> WHAT THE TASK REQUIRES
Using the listing below, work out how many lines include the word "pixels". Only the number is to be given.
=== EXTRACTED DATA ===
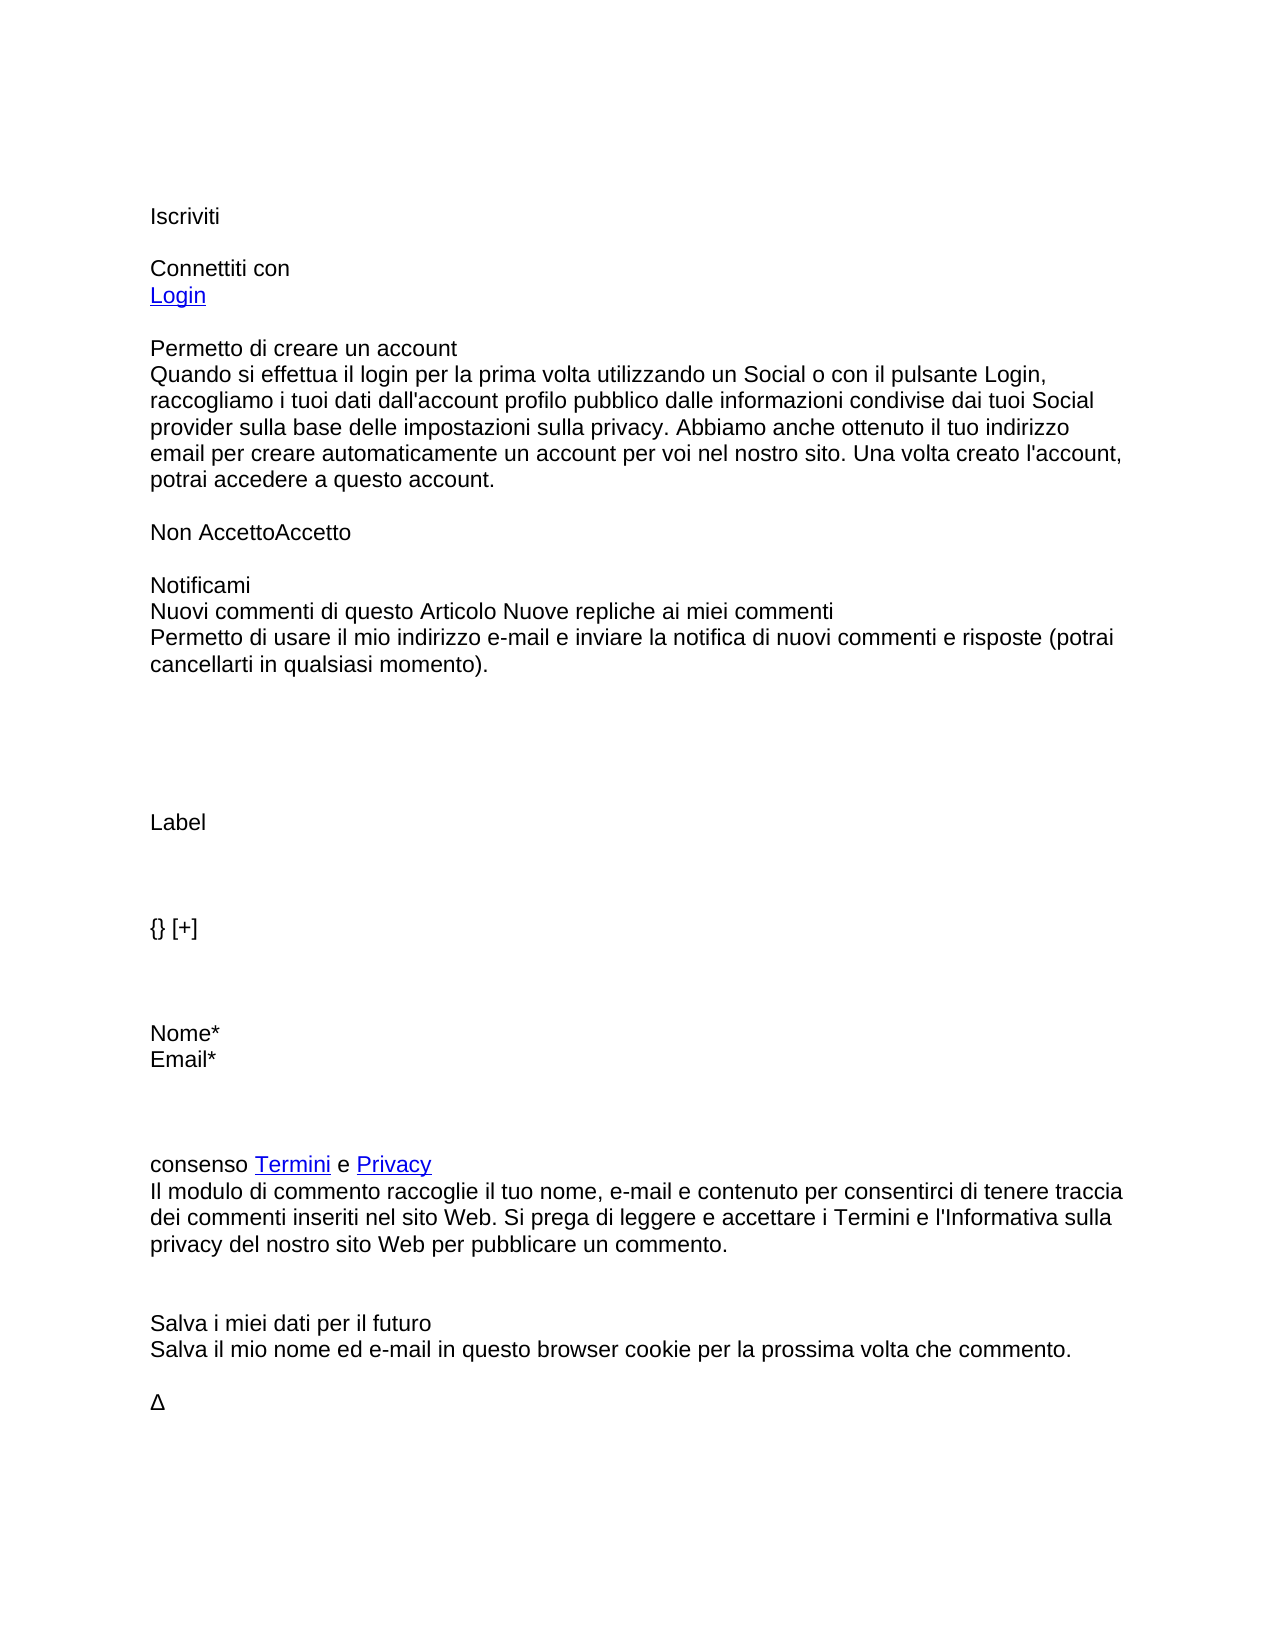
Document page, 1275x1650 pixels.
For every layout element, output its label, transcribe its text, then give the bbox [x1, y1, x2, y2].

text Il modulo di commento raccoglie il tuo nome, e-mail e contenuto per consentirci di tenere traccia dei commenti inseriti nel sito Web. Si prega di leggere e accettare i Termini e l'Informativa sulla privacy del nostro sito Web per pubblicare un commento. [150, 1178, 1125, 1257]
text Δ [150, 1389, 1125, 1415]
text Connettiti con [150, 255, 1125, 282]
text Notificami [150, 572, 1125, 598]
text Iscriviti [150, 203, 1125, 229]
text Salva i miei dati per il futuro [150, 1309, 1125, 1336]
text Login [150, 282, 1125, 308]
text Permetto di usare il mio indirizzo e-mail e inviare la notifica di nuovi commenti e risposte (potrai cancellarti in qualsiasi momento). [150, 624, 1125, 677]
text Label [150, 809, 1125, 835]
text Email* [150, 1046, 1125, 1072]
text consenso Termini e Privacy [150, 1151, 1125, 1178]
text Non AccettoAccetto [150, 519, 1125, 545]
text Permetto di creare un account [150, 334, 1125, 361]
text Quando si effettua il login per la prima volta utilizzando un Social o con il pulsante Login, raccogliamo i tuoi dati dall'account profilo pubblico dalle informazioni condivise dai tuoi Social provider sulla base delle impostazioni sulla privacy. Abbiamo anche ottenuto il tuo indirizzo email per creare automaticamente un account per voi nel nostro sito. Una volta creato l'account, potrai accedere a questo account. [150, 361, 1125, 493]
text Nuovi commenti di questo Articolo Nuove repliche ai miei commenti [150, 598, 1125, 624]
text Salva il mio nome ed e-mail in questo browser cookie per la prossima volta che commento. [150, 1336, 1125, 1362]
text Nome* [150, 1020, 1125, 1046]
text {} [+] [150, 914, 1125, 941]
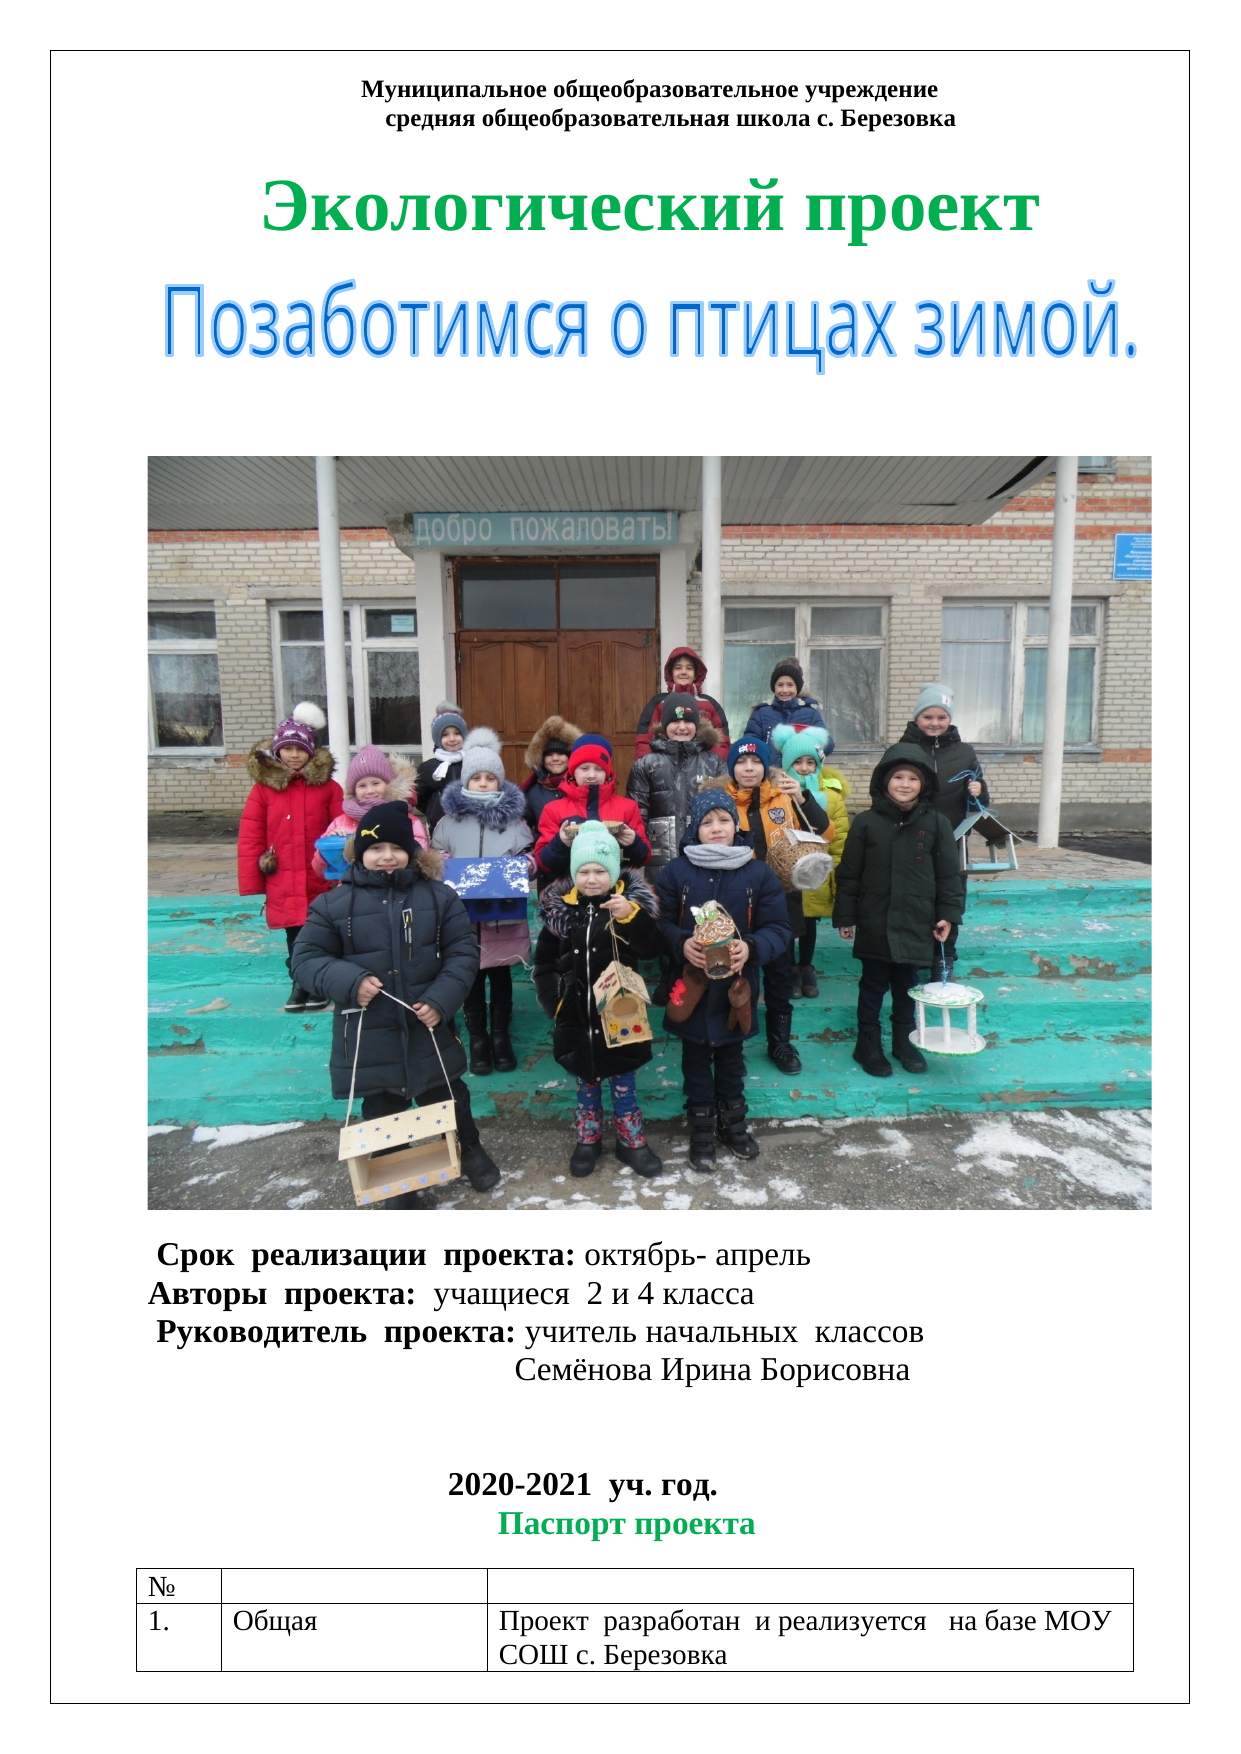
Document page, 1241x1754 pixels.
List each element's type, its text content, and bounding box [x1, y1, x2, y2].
===
=== EXTRACTED DATA ===
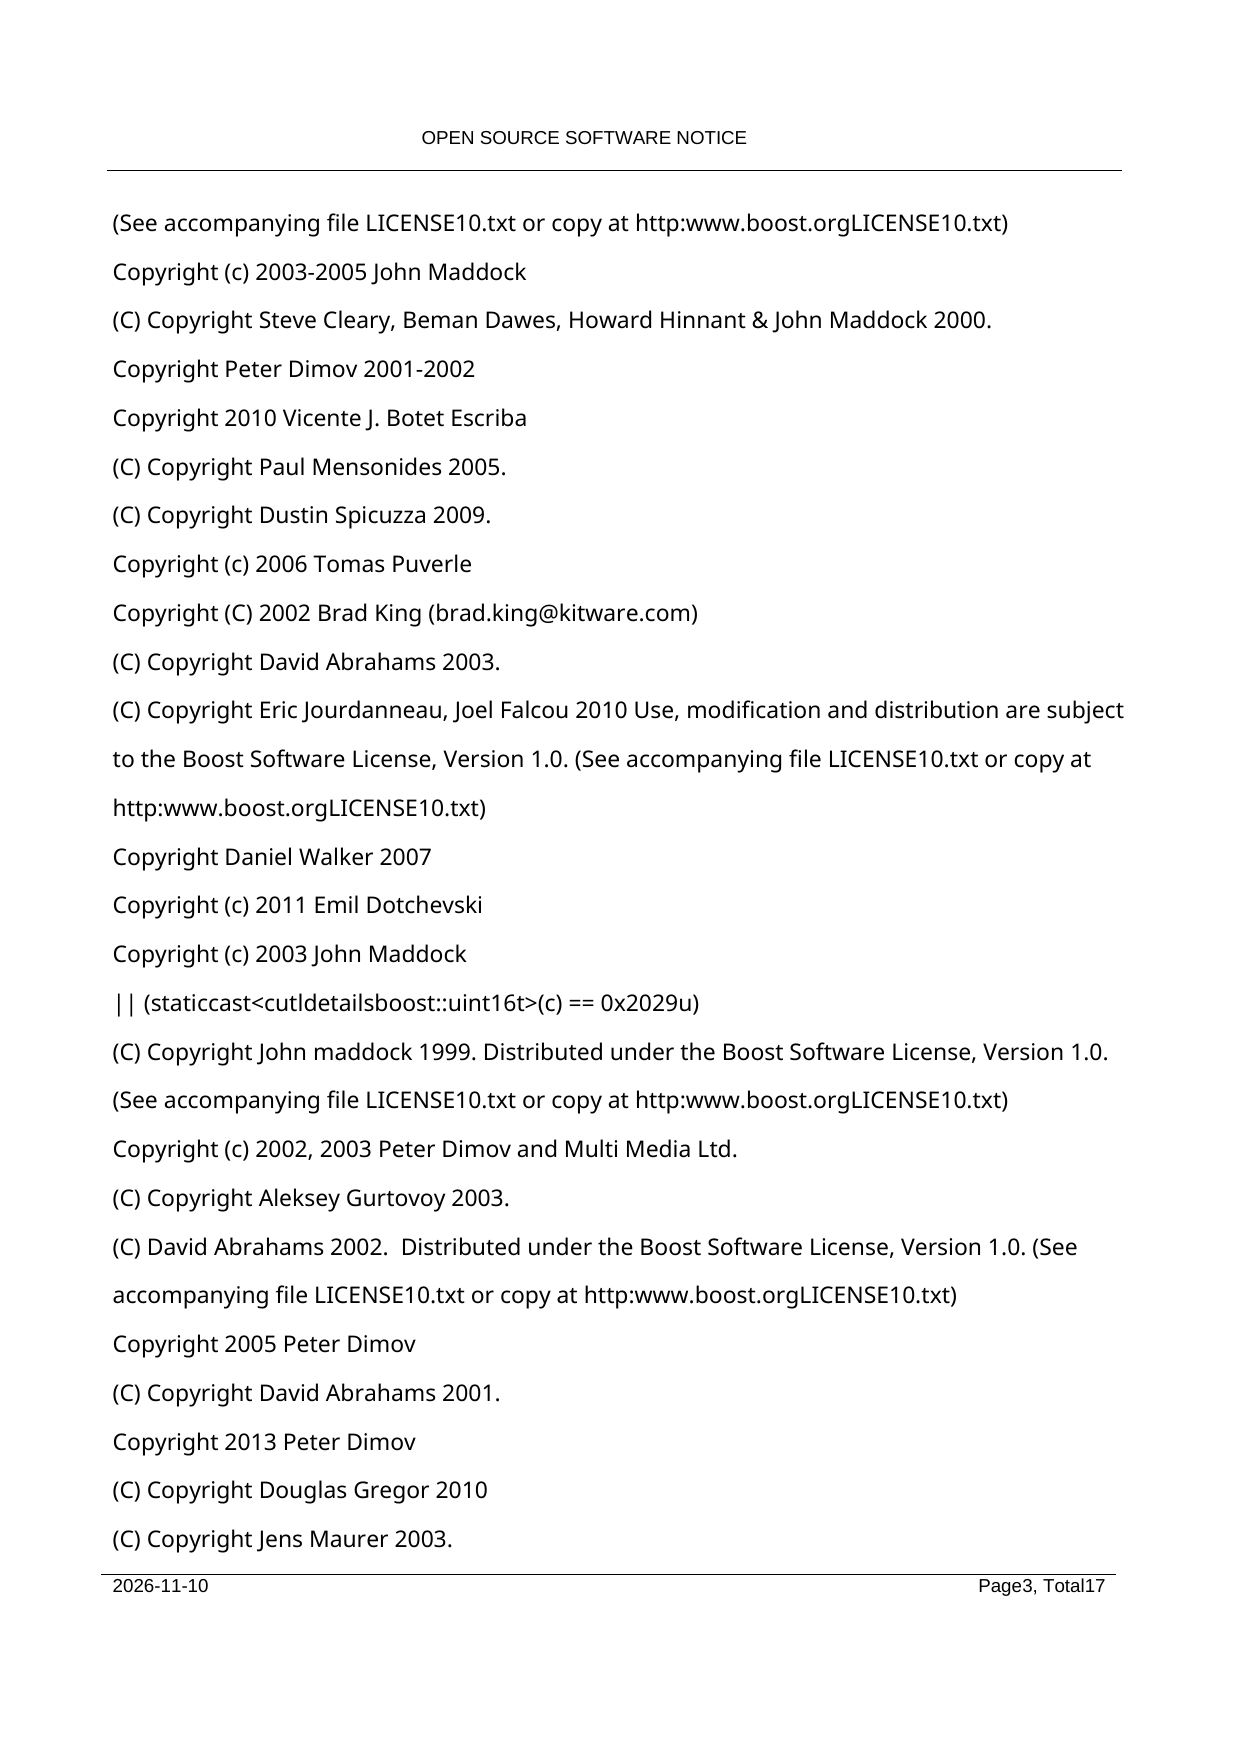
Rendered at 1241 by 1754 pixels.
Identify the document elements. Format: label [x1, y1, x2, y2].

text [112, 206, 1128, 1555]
===
=== EXTRACTED DATA ===
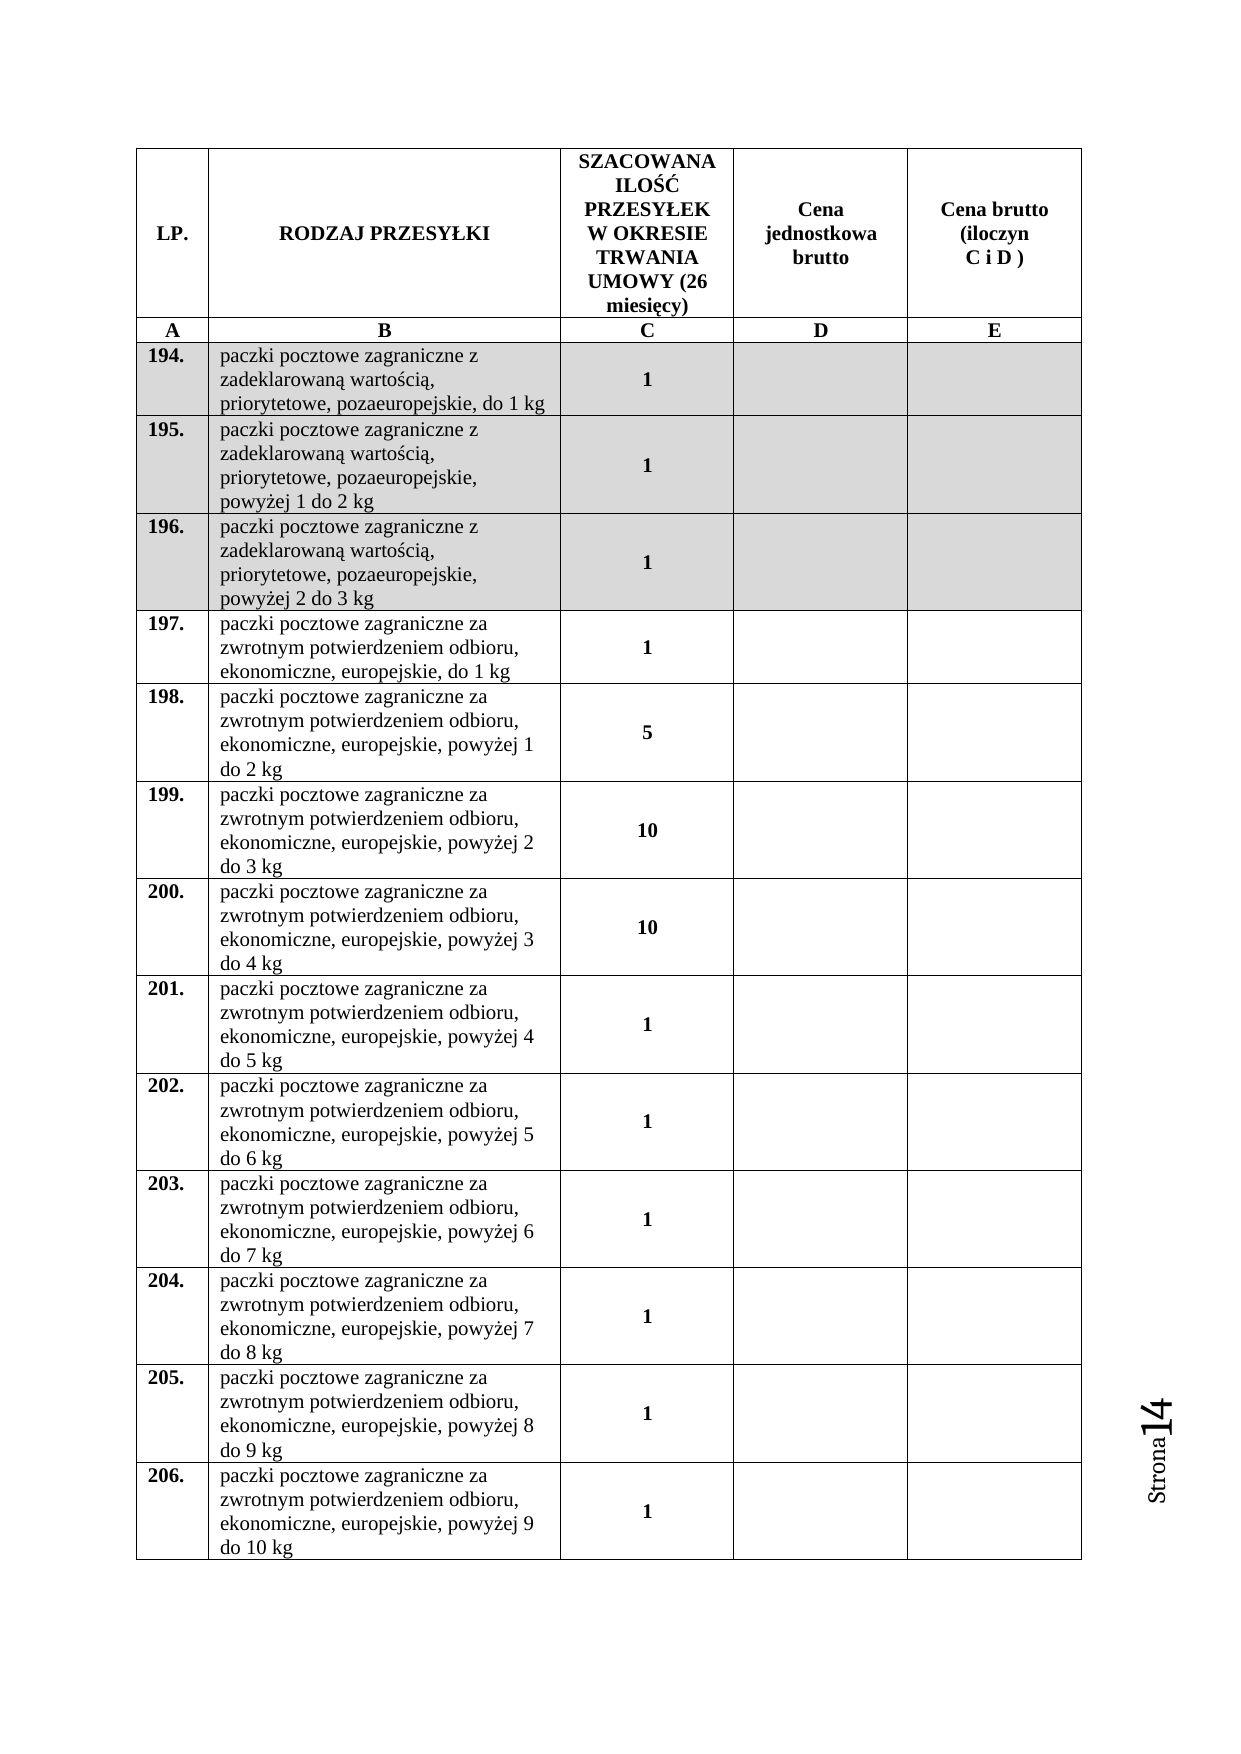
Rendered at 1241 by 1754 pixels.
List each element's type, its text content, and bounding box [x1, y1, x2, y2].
===
> EXERCISE ANSWER
4